Bennett Stephanie L, Goubran Rafik, Knoefel Frank
Annu Int Conf IEEE Eng Med Biol Soc. 2017 Jul;2017:3835-3839. doi: 10.1109/EMBC.2017.8037693.
Non-contact methods of extracting vital signals has become a popular area of research. This is likely due to the world's aging population and the increased need for long term and remote monitoring. This paper examines and compares the potential for one modality to capture a vital sign, specifically respiration, in the presence of signal abnormalities. This paper compares temperature based-methods to motion-based methods of extracting respiration rate from thermal video of a subject performing computationally difficult respiration tests. The thermal video was subjected to segmentation-based image processing and region tracking to encompass temperature changes over time. All methods were successful in identifying regular breathing and the absence of breathing, but differed in performance identifying hyperventilation and obstructive sleep apnea simulated breathing. The temperature-based method better depicted airflow volume, while the motion-based method better depicted absence of breath and chest movement; neither signal on its own was able to accurately depict OSA breathing. These results suggest that the fusion of information from different physical phenomenon (i.e. motion and temperature) is important here in detecting abnormal breathing patterns, but also in the detection of all vital signals, adding algorithmic robustness in the presence of signal abnormalities.

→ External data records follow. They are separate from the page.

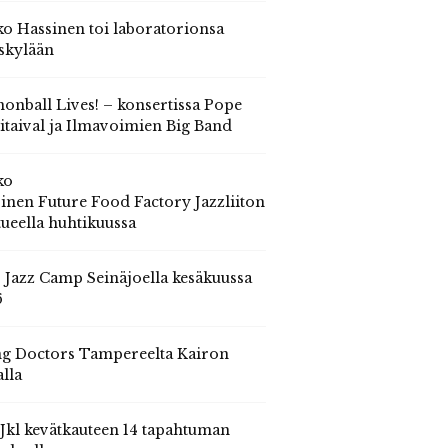
o Hassinen toi laboratorionsa
skylään
onball Lives! – konsertissa Pope
itaival ja Ilmavoimien Big Band
ko
inen Future Food Factory Jazzliiton
tueella huhtikuussa
s Jazz Camp Seinäjoella kesäkuussa
6
g Doctors Tampereelta Kairon
alla
 Jkl kevätkauteen 14 tapahtuman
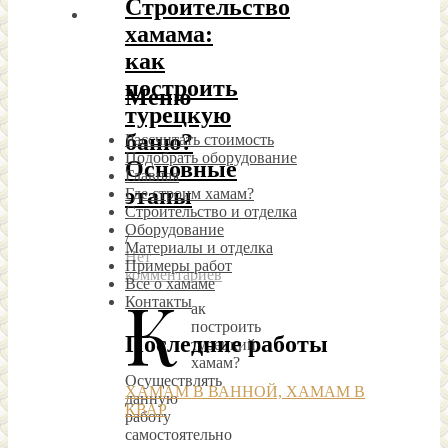
Строительство
хамама:
как
построить
Меню
турецкую
баню?
Рассчитать стоимость
Подобрать оборудование
Основные
Главная
этапы
Где строим хамам?
Строительство и отделка
Оборудование
/
Материалы и отделка
Нет
Примеры работ
комментариев
Все о хамаме
К
Контакты
ак
построить
Последние работы
турецкий
хамам?
Осуществлять
ХАМАМ В ВАННОЙ, ХАМАМ В
данную
КВАР
работу
самостоятельно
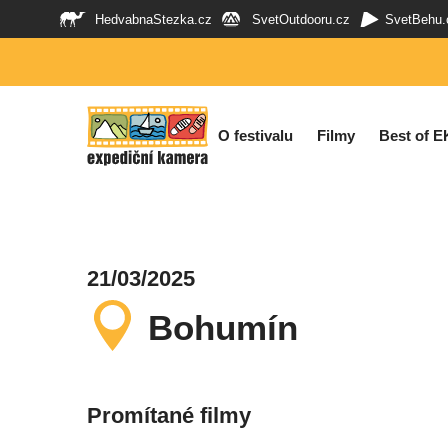
HedvabnaStezka.cz
SvetOutdooru.cz
SvetBehu.
O festivalu
Filmy
Best of E
21/03/2025
Bohumín
Promítané filmy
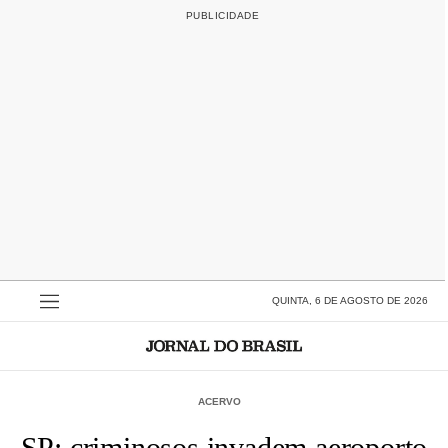
QUINTA, 6 DE AGOSTO DE 2026
ACERVO
SP: criminosos invadem aeroporto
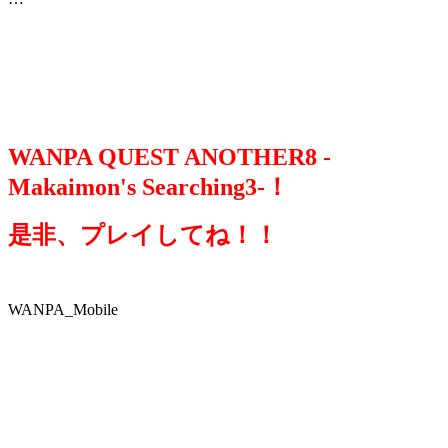
WANPA QUEST ANOTHER8 -
Makaimon's Searching3-！
是非、プレイしてね！！
WANPA_Mobile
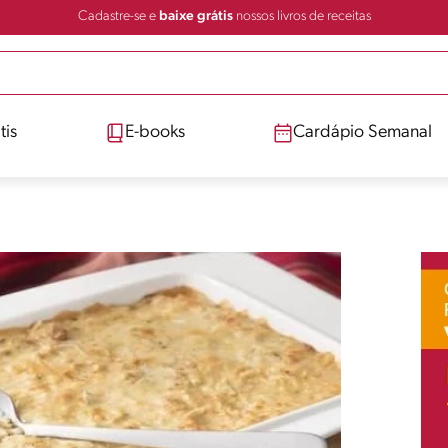
Cadastre-se e
baixe grátis
nossos livros de receitas
tis
E-books
Cardápio Semanal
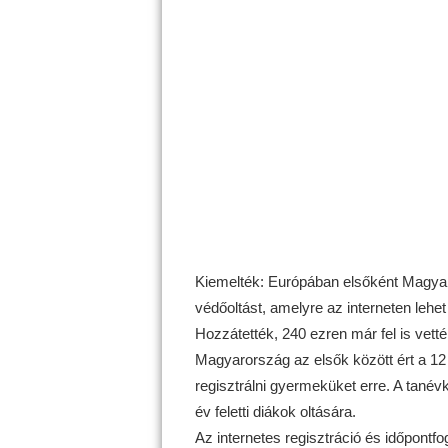
Kiemelték: Európában elsőként Magyaro
védőoltást, amelyre az interneten lehet 
Hozzátették, 240 ezren már fel is vetté
Magyarország az elsők között ért a 12 é
regisztrálni gyermeküket erre. A tanév
év feletti diákok oltására.
Az internetes regisztráció és időpontfo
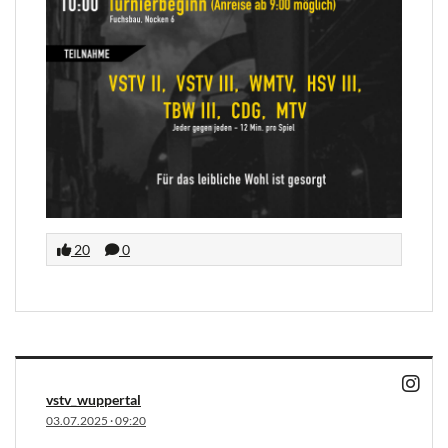
20
0
vstv_wuppertal
03.07.2025
·
09:20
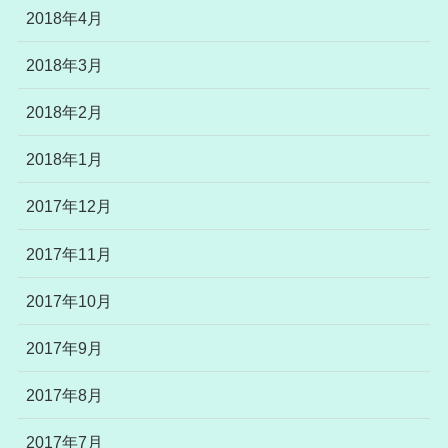
2018年4月
2018年3月
2018年2月
2018年1月
2017年12月
2017年11月
2017年10月
2017年9月
2017年8月
2017年7月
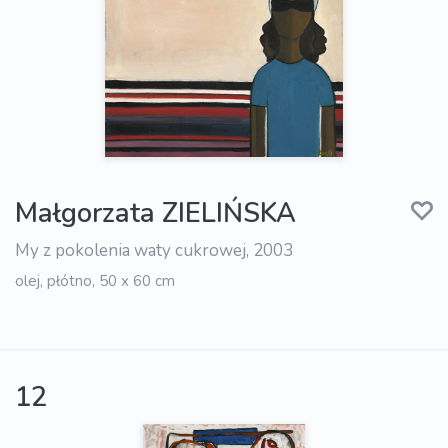
Małgorzata ZIELIŃSKA
My z pokolenia waty cukrowej, 2003
olej, płótno, 50 x 60 cm
12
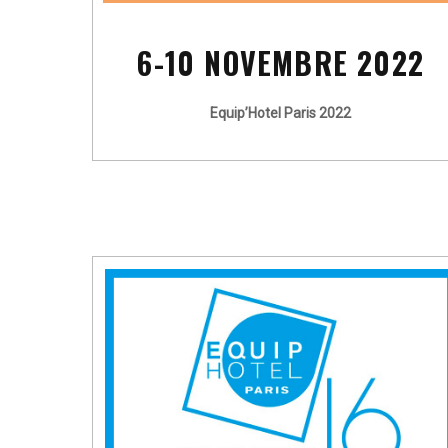
6-10 NOVEMBRE 2022
Equip’Hotel Paris 2022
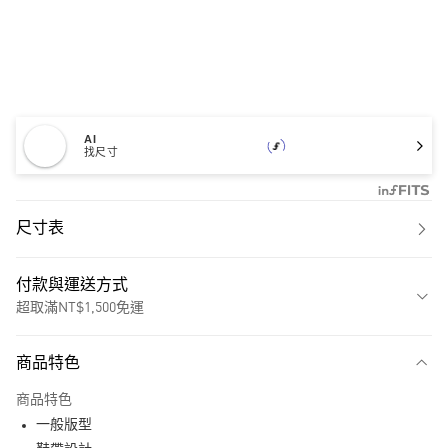
AI
找尺寸
尺寸表
付款與運送方式
超取滿NT$1,500免運
付款方式
商品特色
信用卡一次付款
商品特色
超商取貨付款
一般版型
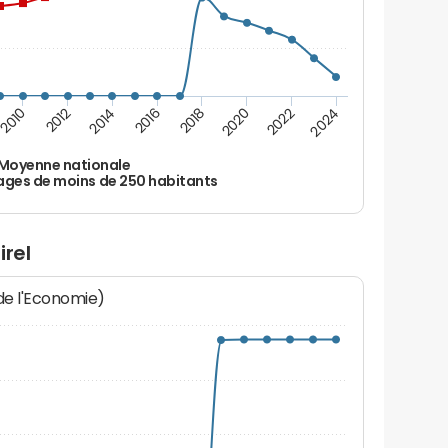
2010
2012
2014
2016
2018
2020
2022
2024
Moyenne nationale
ages de moins de 250 habitants
irel
 de l'Economie)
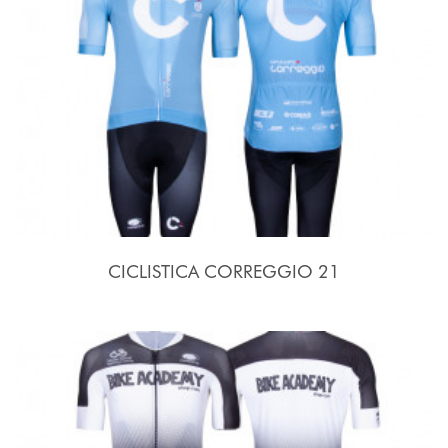
CICLISTICA CORREGGIO 21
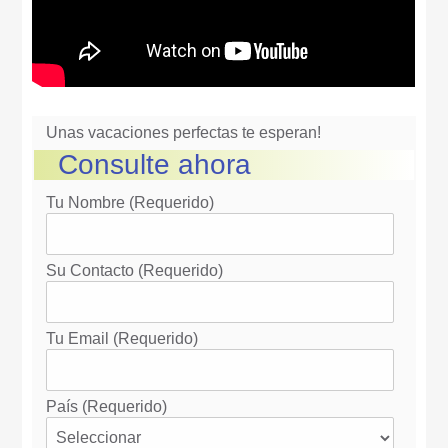
Unas vacaciones perfectas te esperan!
Consulte ahora
Tu Nombre (requerido)
Su Contacto (requerido)
Tu Email (requerido)
País (requerido)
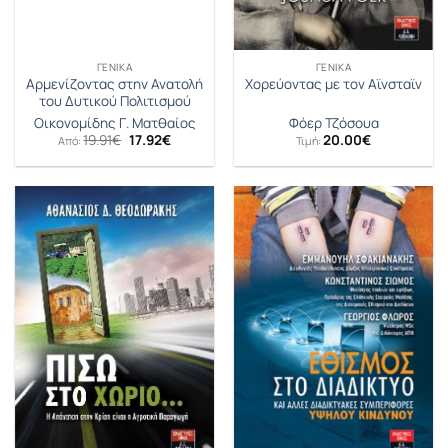
ΓΕΝΙΚΆ
ΓΕΝΙΚΆ
Αρμενίζοντας στην Ανατολή
Χορεύοντας με τον Αϊνσταϊν
του Δυτικού Πολιτισμού
Οικονομίδης Γ. Ματθαίος
Φόερ Τζόσουα
Original
Η
19.91
€
17.92
€
20.00
€
Από:
Τιμή:
price
τρέχουσα
was:
τιμή
19.91€.
είναι:
17.92€.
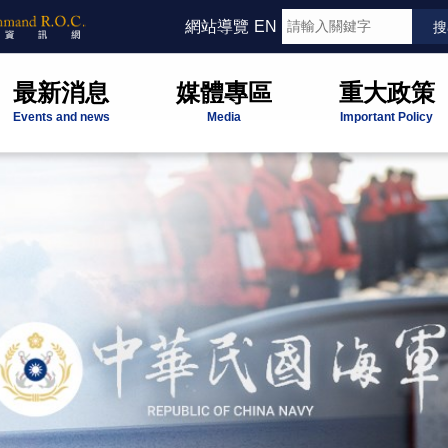
網站導覽
EN
最新消息
媒體專區
重大政策
Events and news
Media
Important Policy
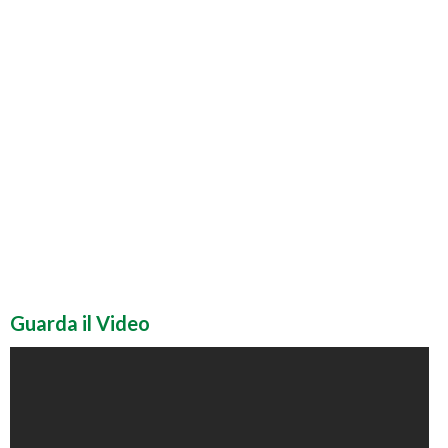
Guarda il Video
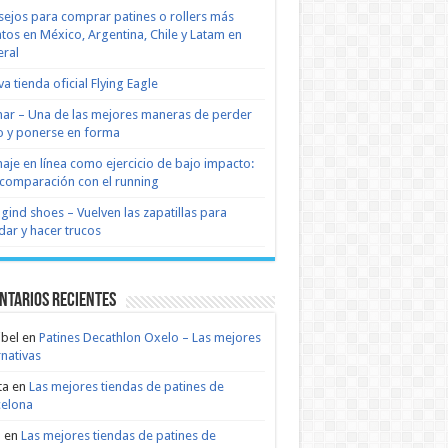
ejos para comprar patines o rollers más
tos en México, Argentina, Chile y Latam en
ral
a tienda oficial Flying Eagle
nar – Una de las mejores maneras de perder
 y ponerse en forma
naje en línea como ejercicio de bajo impacto:
comparación con el running
 gind shoes – Vuelven las zapatillas para
dar y hacer trucos
ntarios recientes
bel
en
Patines Decathlon Oxelo – Las mejores
rnativas
ta
en
Las mejores tiendas de patines de
celona
n
en
Las mejores tiendas de patines de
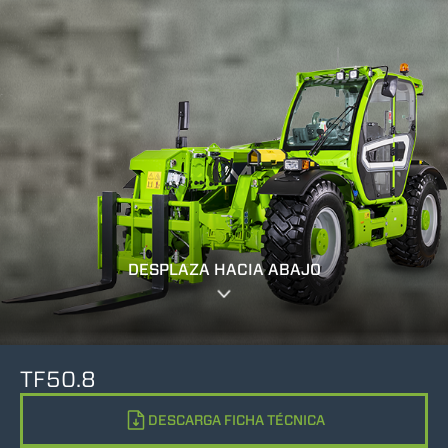
DESPLAZA HACIA ABAJO
TF50.8
DESCARGA FICHA TÉCNICA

提取生命体征的非接触式方法已成为一个热门研究领域。这可能是由于全球人口老龄化以及对长期和远程监测的需求增加。本文研究并比较了一种模态在存在信号异常的情况下捕捉生命体征(特别是呼吸)的潜力。本文将基于温度的方法与基于运动的方法进行比较,这些方法是从进行计算困难的呼吸测试的受试者的热视频中提取呼吸速率。对热视频进行基于分割的图像处理和区域跟踪,以涵盖随时间的温度变化。所有方法在识别正常呼吸和无呼吸方面均取得成功,但在识别过度换气和阻塞性睡眠呼吸暂停模拟呼吸方面的性能有所不同。基于温度的方法能更好地描绘气流体积,而基于运动的方法能更好地描绘无呼吸和胸部运动;单独的任何一种信号都无法准确描绘阻塞性睡眠呼吸暂停呼吸。这些结果表明,来自不同物理现象(即运动和温度)的信息融合在此处对于检测异常呼吸模式很重要,而且对于检测所有生命体征也很重要,在存在信号异常的情况下增加了算法的稳健性。